Stored data entries:
##############################

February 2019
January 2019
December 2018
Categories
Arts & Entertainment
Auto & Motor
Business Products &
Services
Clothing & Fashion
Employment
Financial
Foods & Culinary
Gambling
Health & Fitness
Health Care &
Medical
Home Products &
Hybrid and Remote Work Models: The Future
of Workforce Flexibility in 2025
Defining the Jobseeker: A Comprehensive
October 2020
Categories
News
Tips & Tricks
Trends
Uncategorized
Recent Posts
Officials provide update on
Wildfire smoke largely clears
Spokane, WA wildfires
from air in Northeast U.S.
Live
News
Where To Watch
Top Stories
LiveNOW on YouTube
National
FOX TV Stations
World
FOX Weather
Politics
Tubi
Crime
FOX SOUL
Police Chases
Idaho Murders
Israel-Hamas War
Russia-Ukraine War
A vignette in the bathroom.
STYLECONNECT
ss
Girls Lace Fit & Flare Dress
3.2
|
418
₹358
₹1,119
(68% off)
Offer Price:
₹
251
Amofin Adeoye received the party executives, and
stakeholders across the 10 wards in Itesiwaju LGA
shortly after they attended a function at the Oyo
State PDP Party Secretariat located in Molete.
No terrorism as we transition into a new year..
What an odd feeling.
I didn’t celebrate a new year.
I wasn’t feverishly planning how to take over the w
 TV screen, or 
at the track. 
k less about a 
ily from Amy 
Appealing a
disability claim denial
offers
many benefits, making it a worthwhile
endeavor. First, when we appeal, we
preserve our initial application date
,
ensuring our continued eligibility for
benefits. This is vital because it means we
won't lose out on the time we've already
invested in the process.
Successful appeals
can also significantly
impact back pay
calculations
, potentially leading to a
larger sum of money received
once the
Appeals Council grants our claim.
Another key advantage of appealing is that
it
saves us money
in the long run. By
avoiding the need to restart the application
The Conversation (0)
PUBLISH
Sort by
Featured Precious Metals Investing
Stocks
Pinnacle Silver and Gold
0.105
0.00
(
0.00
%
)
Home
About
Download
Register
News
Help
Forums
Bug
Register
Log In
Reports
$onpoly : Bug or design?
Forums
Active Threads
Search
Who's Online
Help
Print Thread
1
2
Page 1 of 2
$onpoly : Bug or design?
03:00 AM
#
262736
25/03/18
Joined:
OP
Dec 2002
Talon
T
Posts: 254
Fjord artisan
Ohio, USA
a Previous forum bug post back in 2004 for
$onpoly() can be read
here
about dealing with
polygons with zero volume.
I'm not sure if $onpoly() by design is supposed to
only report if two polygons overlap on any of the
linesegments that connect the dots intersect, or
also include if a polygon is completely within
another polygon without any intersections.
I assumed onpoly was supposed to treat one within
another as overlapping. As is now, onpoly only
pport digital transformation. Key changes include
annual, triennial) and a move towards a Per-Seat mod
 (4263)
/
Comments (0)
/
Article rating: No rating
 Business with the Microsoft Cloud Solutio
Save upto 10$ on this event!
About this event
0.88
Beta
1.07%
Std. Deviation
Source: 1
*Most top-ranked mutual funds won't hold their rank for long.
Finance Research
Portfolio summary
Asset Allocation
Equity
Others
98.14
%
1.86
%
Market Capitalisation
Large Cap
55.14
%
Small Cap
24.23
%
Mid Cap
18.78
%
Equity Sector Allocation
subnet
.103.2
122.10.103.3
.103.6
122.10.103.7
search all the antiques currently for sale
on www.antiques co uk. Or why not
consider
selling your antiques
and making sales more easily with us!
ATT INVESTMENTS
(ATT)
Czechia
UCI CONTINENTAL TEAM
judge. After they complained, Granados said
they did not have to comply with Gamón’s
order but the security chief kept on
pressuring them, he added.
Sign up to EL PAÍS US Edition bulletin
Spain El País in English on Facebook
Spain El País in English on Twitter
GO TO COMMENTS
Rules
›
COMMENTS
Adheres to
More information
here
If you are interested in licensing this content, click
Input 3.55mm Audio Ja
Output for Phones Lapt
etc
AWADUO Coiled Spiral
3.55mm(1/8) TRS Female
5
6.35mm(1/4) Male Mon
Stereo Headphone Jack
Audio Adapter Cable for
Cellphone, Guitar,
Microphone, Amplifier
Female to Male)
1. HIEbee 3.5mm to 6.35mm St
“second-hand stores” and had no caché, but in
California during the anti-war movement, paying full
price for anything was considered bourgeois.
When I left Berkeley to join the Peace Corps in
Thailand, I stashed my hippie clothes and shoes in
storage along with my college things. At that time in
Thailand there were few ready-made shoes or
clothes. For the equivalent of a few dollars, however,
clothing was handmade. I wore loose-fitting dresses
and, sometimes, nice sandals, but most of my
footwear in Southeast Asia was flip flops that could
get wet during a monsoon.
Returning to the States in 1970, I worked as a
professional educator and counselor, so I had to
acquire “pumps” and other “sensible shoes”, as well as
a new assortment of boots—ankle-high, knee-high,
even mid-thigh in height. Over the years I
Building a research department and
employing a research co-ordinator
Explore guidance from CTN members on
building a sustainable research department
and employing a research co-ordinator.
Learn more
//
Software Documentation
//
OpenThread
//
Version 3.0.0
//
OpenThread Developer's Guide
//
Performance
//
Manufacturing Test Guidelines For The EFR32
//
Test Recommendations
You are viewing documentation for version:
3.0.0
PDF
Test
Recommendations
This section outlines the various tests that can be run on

##############################

Directions for this task
Copy out the lines of the records word for word, starting with the first line and stopping after the line that contains "of Workforce Flexibility in 2025". Include both of these lines.

Written answer
February 2019
January 2019
December 2018
Categories
Arts & Entertainment
Auto & Motor
Business Products &
Services
Clothing & Fashion
Employment
Financial
Foods & Culinary
Gambling
Health & Fitness
Health Care &
Medical
Home Products &
Hybrid and Remote Work Models: The Future
of Workforce Flexibility in 2025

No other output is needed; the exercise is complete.